Top of Material to process
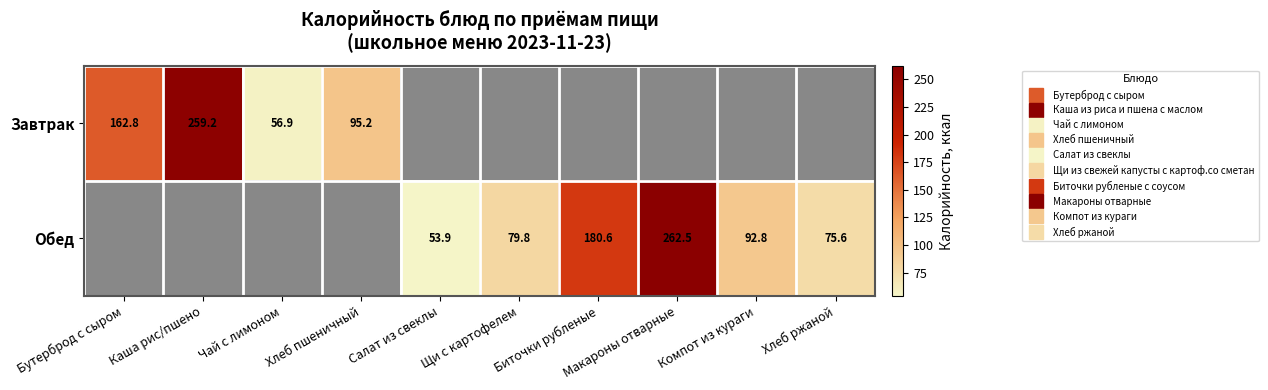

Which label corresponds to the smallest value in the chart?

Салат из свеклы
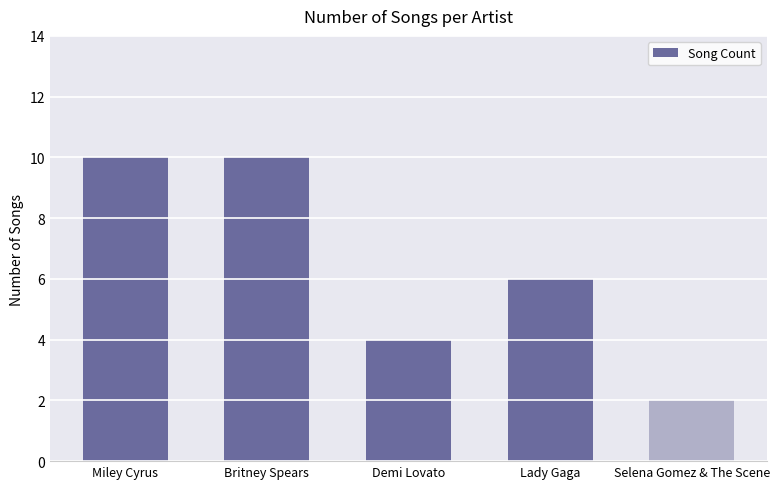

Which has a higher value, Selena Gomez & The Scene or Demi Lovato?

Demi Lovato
Bottom of Material to process
Top of Material to process
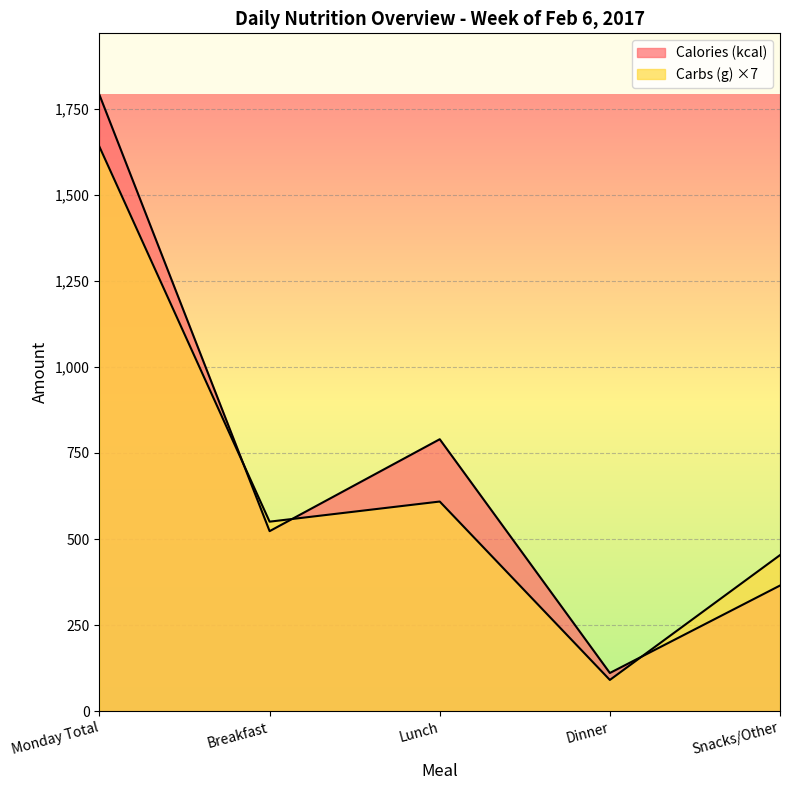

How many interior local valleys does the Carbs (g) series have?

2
Bottom of Material to process
### Exercise
Render the lines as a Markdown table with two columns, Row and Line, numbering each row and omitting blank lines. Begin at the line that has "Салат из свеклы", stop after the line that has "Which has a", and leave the pictures out.

### Completed task
| Row | Line |
|---|---|
| 1 | Салат из свеклы |
| 2 | Which has a higher value, Selena Gomez & The Scene or Demi Lovato? |